Friday, July 15, 2005

ZZZzzzzzz

Here I am at work (naughty naughty!). It's almost 2am, and for the first time in these 2 weeks I'm struggling to stay awake! One nurse is on a break and the other is reading the paper. It's quiet. Blessed Peace and Quiet!

It's been an interesting week. I've been feeling increasingly edgy and impatient with everyone! I really am thinking that I need a break from all this. My friend Ruth had a 6 month break last year, then went back to work. That's what I need!

I actually yelled at a patient last night! First time ever… Of course, he wouldn't have heard me if I didn't yell, as he was yelling himself, and I was just telling him to calm down. He was yelling about how we were abusing him and thought he was stupid, that we didn't trust him, that he was going to discharge himself, that we'd stolen from him, etc etc, all because we locked his tablets in the drawer. We're supposed to do that, as any wandering dementia patient could pick them up and take them (or visiting children in the daytime) and such was the nature of the tablets that swallowing a handful could be fatal. But he would not be reasoned with. Indeed, he would not be quiet at all! Sigh! Then at 3 am a girl came up to our ward and cried and carried on like a 3 year old, completely unreasonable and childish, keeping all the other ladies in the room (and the men in the next room) awake. She wanted a shower and didn't like that we said no!

Then there's the main night shift nurse who slowly gets under your skin and drives you CRAZY! She will not stop whinging! And her favorite subject is "All the things that day staff don't do". Honestly, she has not one clue how busy day staff are.

Now I can see myself and hear myself. I'm whinging and moaning quite a bit myself. And I'm driving myself mad. I hate this! I hate the way I seem to have lost my patience.

Well, I have 5 and a half hours to work. Then I sleep half the day and go to Pizza Hut for my brother's birthday. Then I have 8 more days off!!! Hopefully I'll be a bit more patient after that.

Take a deep breath, Tam!

1 comment:

kelgell said...

Eerrr! How difficult! It's days like that that make it hard to keep going. And it's people like that that make it hard for us to be the people that God wants us to be.
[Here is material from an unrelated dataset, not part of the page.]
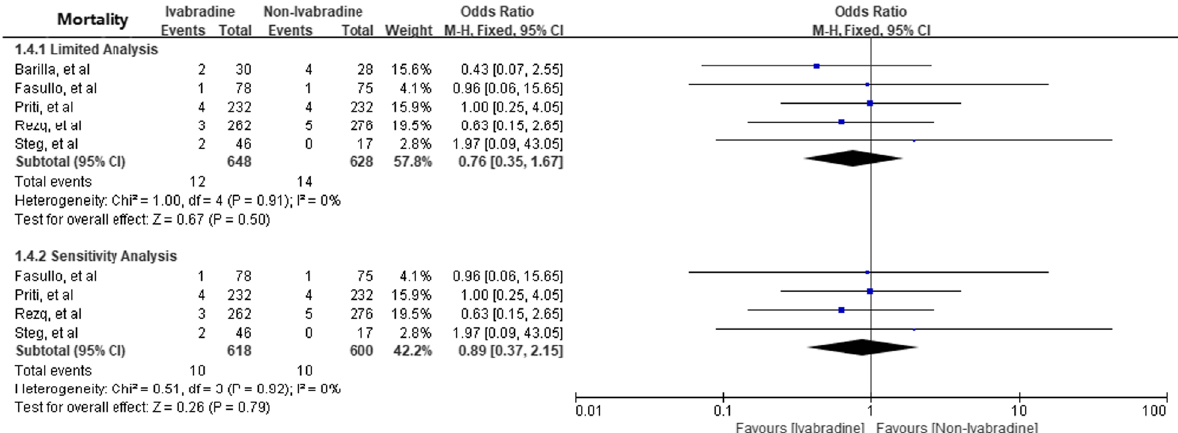
Fig. 6 Effect of Ivabradine on All-cause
I've been learning this last week about how all we need [like the fruit of the Spirit] isn't earned but is already in us and will come out if we walk in the Spirit. It's a really free-ing idea but I haven't yet had a challenge to test it out. I'm sure I will soon though. Bound to. May God help you keep your sanity and help you be the person He wants you to be. And make sure you have some fun in the mean time.